Posté par cercletibetverite le 24 octobre 2014

http://www.rfi.fr/asie-pacifique/20141024-birmanie-rangoon-journaliste-mort-prison-armee-karen/
BirmanieDroits de l’hommemédias
Publié le 24-10-2014 Modifié le 24-10-2014 à 15:11

Birmanie: un journaliste tué en prison

Par RFI
mediaLe journaliste birman aurait essayé de fuir alors qu’il était détenu depuis fin septembre après s’être rendu dans une zone sous contrôle des rebelles.Reuters/Soe Zeya Tun

L’armée birmane a annoncé, ce vendredi, qu’un journaliste avait été tué dans une zone de conflit. Il serait mort en essayant de s’échapper d’une prison où il était détenu. Ce professionnel de la presse avait disparu depuis plus de trois semaines dans le sud-est du pays, une région où les affrontements entre l’armée gouvernementale et un groupe ethnique rebelle ont repris le mois dernier. Les tensions sont de plus en plus vives dans les régions frontalières de la Birmanie et le processus de paix demeure fragile.

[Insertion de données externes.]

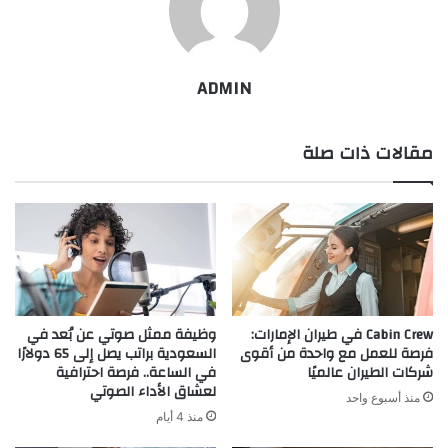
ADMIN
مقالات ذات صلة
Cabin Crew في طيران الإمارات:
وظيفة ممثل صوتي عن بُعد في
فرصة للعمل مع واحدة من أقوى
السعودية براتب يصل إلى 65 دولارًا
شركات الطيران عالميًا
في الساعة.. فرصة احترافية
لعشاق الأداء الصوتي
منذ أسبوع واحد
منذ 4 أيام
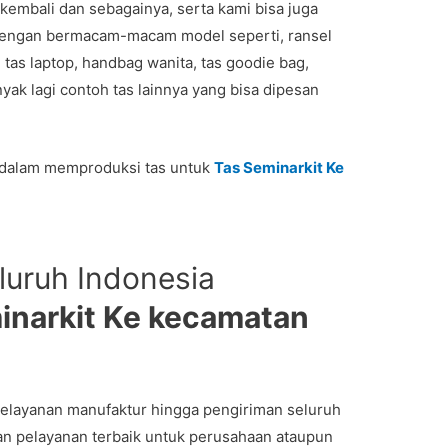
al kembali dan sebagainya, serta kami bisa juga
dengan bermacam-macam model seperti, ransel
g, tas laptop, handbag wanita, tas goodie bag,
yak lagi contoh tas lainnya yang bisa dipesan
 dalam memproduksi tas untuk
Tas Seminarkit Ke
luruh Indonesia
inarkit Ke kecamatan
elayanan manufaktur hingga pengiriman seluruh
n pelayanan terbaik untuk perusahaan ataupun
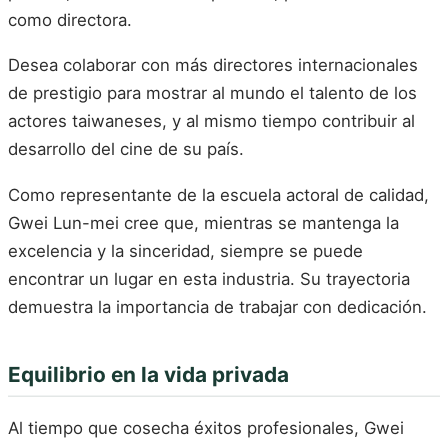
como directora.
Desea colaborar con más directores internacionales
de prestigio para mostrar al mundo el talento de los
actores taiwaneses, y al mismo tiempo contribuir al
desarrollo del cine de su país.
Como representante de la escuela actoral de calidad,
Gwei Lun-mei cree que, mientras se mantenga la
excelencia y la sinceridad, siempre se puede
encontrar un lugar en esta industria. Su trayectoria
demuestra la importancia de trabajar con dedicación.
Equilibrio en la vida privada
Al tiempo que cosecha éxitos profesionales, Gwei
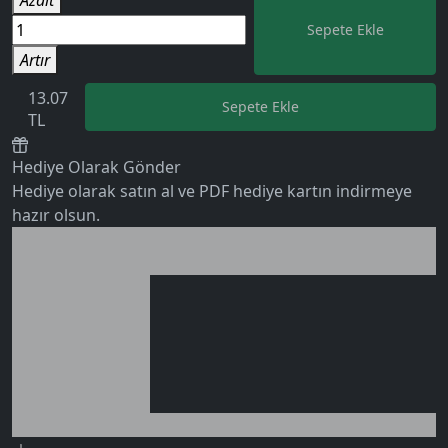
Sepete Ekle
Artır
13.07
Sepete Ekle
TL
0 değerlendirme
Hediye Olarak Gönder
Hediye olarak satın al ve PDF hediye kartın indirmeye
hazır olsun.
Birlikte al kazan
Ek tasarruf!
Seçili siparişlerde - İndirimli!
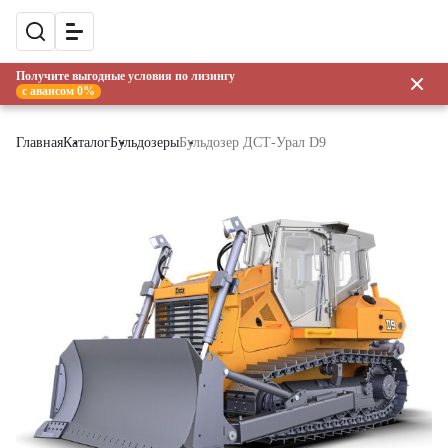
Получите выгодные условия по лизингу
с авансом 0%
Главная
Каталог
Бульдозеры
Бульдозер ДСТ-Урал D9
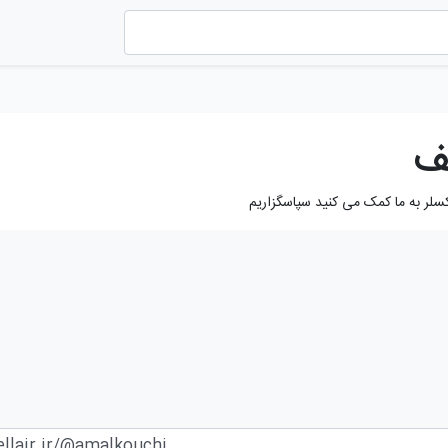
ف
کسلر به ما کمک می کنید سپاسگزاریم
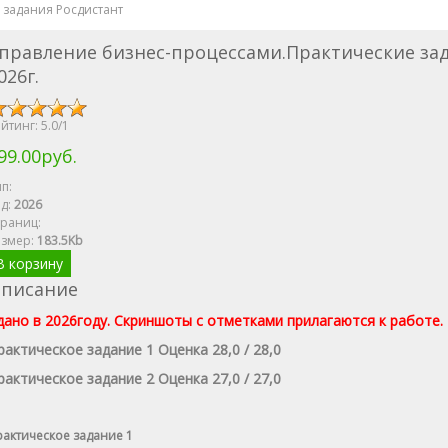
 задания Росдистант
правление бизнес-процессами.Практические зад
026г.
йтинг:
5.0
/
1
99.00руб.
п:
д:
2026
раниц:
азмер
:
183.5Kb
В корзину
писание
дано в 2026году. Скриншоты с отметками прилагаются к работе.
рактическое задание 1 Оценка 28,0 / 28,0
рактическое задание 2 Оценка 27,0 / 27,0
актическое задание 1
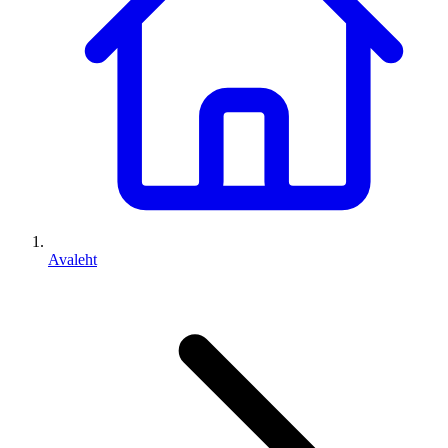
Avaleht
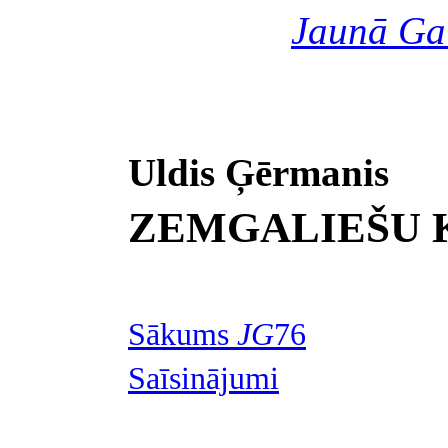
Jaunā Ga
Uldis Ģērmanis
ZEMGALIEŠU 
Sākums
JG
76
Saīsinājumi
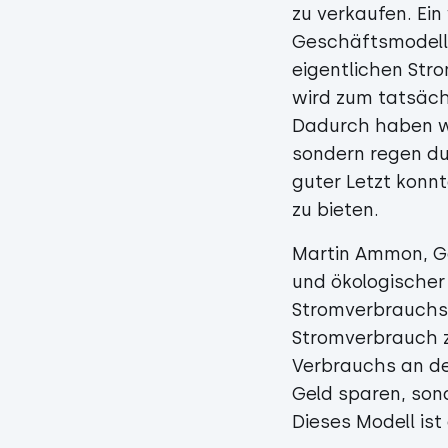
zu verkaufen. Ein
Geschäftsmodell 
eigentlichen Str
wird zum tatsäch
Dadurch haben wi
sondern regen du
guter Letzt konn
zu bieten.
Martin Ammon, Ge
und ökologischer
Stromverbrauchsa
Stromverbrauch z
Verbrauchs an d
Geld sparen, son
Dieses Modell ist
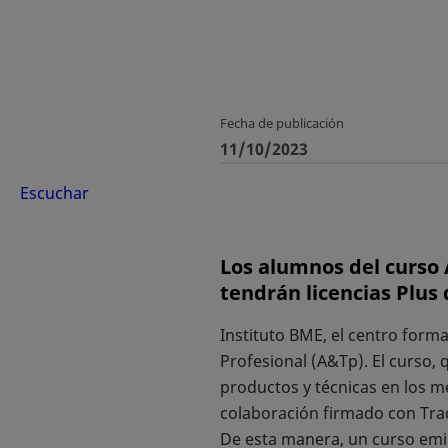
Fecha de publicación
11/10/2023
Escuchar
Los alumnos del curso 
tendrán licencias Plus
Instituto BME, el centro form
Profesional (A&Tp). El curso, 
productos y técnicas en los 
colaboración firmado con Trad
De esta manera, un curso emi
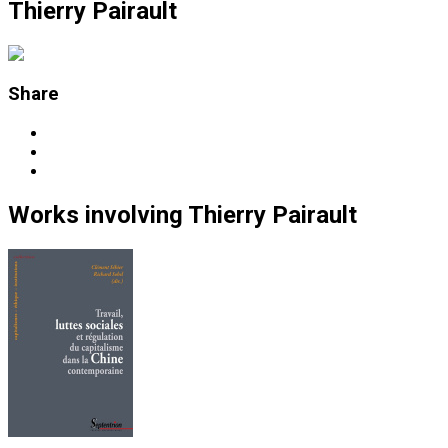
Thierry Pairault
Share
Works
involving
Thierry Pairault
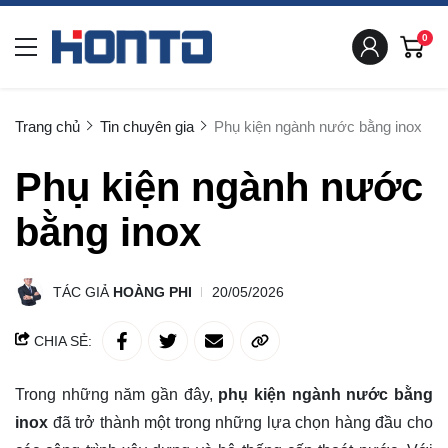
0
Trang chủ
Tin chuyên gia
Phụ kiện ngành nước bằng inox
Phụ kiện ngành nước
bằng inox
TÁC GIẢ
HOÀNG PHI
20/05/2026
CHIA SẺ:
Trong những năm gần đây,
phụ kiện ngành nước bằng
inox
đã trở thành một trong những lựa chọn hàng đầu cho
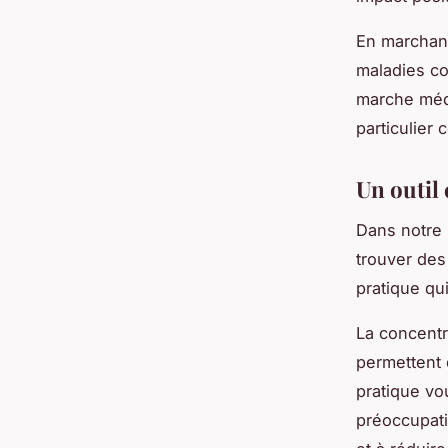
En marchant
maladies co
marche médi
particulier 
Un outil 
Dans notre 
trouver des
pratique qu
La concentr
permettent d
pratique vo
préoccupati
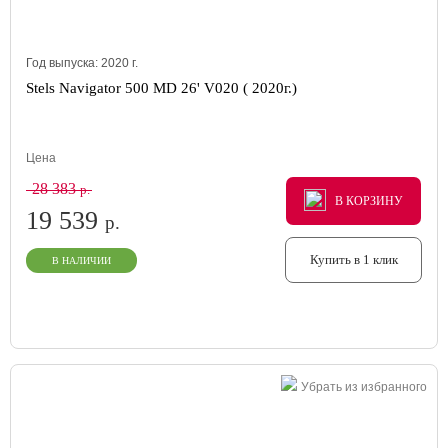
Год выпуска:
2020
г.
Stels Navigator 500 MD 26' V020 ( 2020г.)
Цена
28 383
р.
В КОРЗИНУ
В КОРЗИНУ
В КОРЗИНУ
19 539
р.
Купить в 1 клик
В НАЛИЧИИ
Убрать из избранного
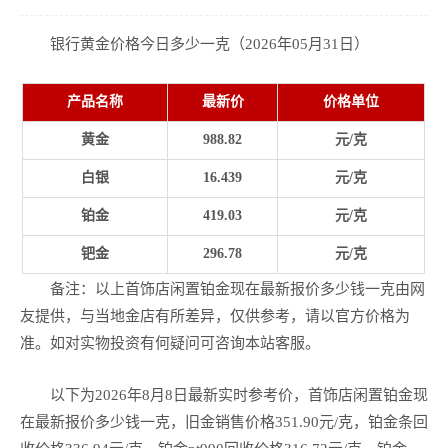
银行黄金价格今日多少一克（2026年05月31日）
产品名称
最新价
价格单位
黄金
988.82
元/克
白银
16.439
元/克
铂金
419.03
元/克
钯金
296.78
元/克
备注：以上首饰店闲置铂金现在最新报价多少钱一克由网
友提供，与当地金店有所差异，仅供参考，请以官方价格为
准。如对实物投资有何疑问可咨询本站客服。
以下为2026年8月8日最新实时参考价，首饰店闲置铂金现
在最新报价多少钱一克，旧金销售价格351.90元/克，铂金条回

Avec notre correspondant à Rangoon, Rémy Favre

Aung Kyaw Naing a été tué en détention. Il avait été arrêté fin septembre après avoir visité une zone sous contrôle rebelle dans le sud-est de la Birmanie où il couvrait le conflit entre l’armée gouvernementale et un groupe rebelle Karen pour plusieurs titres de presse de Rangoon. Le journaliste indépendant de 49 ans aurait essayé de fuir en volant une arme et aurait été abattu. Son corps serait déjà enterré.

Voilà en tout cas la version donnée par l’armée ce vendredi matin dans un communiqué envoyé au conseil de presse. Une version impossible à vérifier et qui ne mentionne pas la date du décès du reporter.

En Birmanie, le gouvernement et les groupes ethniques essaient de négocier un accord de cessez-le-feu national pour mettre fin à des décennies de conflits. Mais plus les pourparlers avancent, plus les affrontements s’intensifient sur le terrain, comme dans les Etats Karen et Môn, où le journaliste a été tué.

C’est une région où le gouvernement prévoit de construire plusieurs barrages hydroélectriques. L’armée et les rebelles combattent pour le contrôle d’importantes ressources naturelles. Ils veulent sécuriser l’accès à ces ressources avant de signer tout accord.